What is expected | Update the rows below by replacing "chart" with "graph" and keeping everything else the same. Leave the pictures out of your version.

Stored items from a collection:

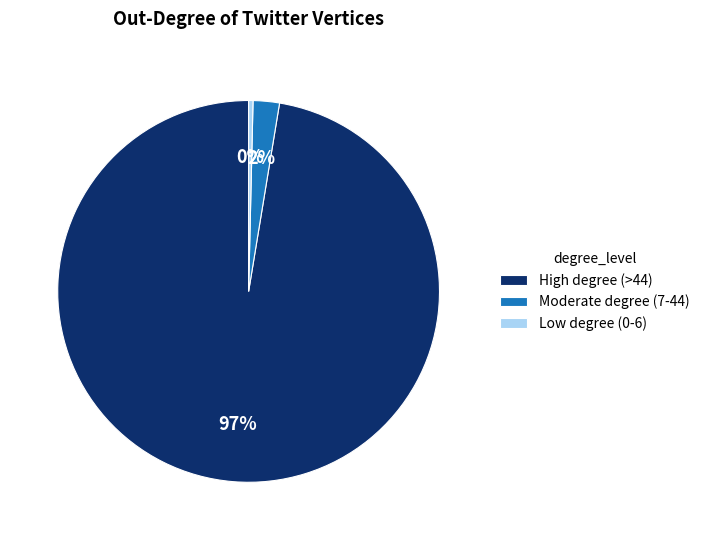

True or false: High degree (>44) accounts for 97% of the total.

True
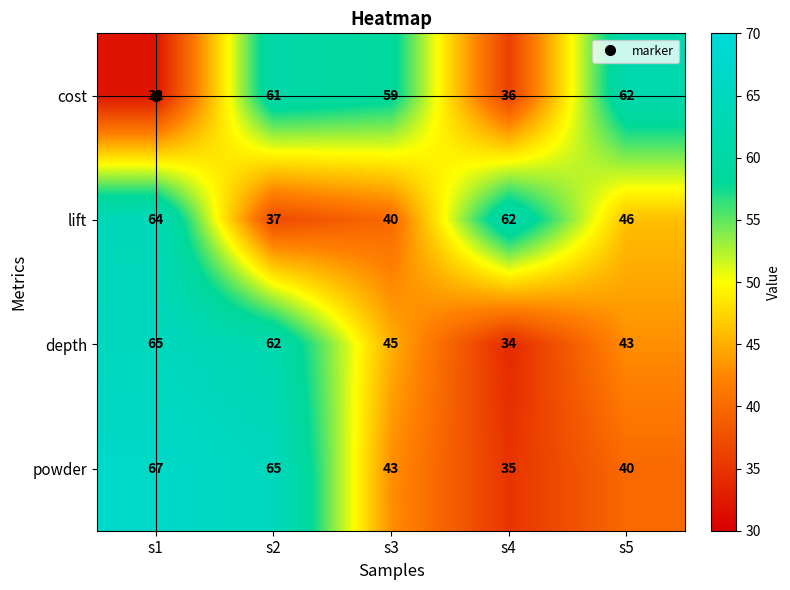

The cost series shows 93 at s3. True or false?

False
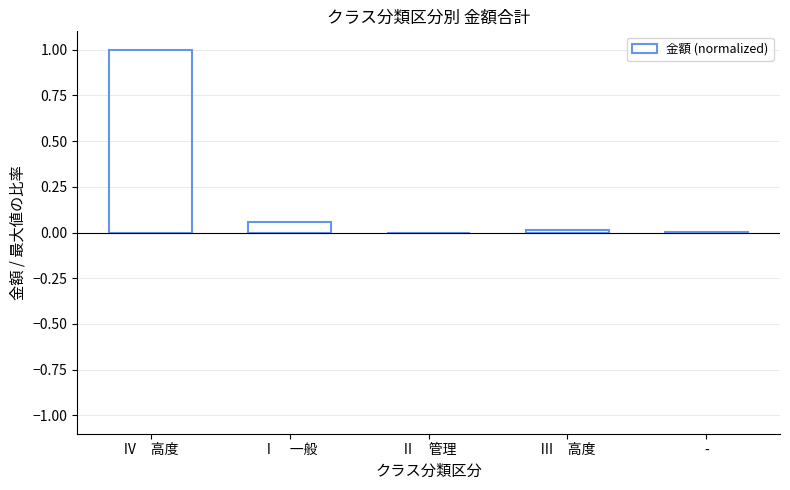

Which label corresponds to the largest value in the chart?

Ⅳ　高度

Reply to the task |
True or false: High degree (>44) accounts for 97% of the total.

True

The cost series shows 93 at s3. True or false?

False

Which label corresponds to the largest value in the graph?

Ⅳ　高度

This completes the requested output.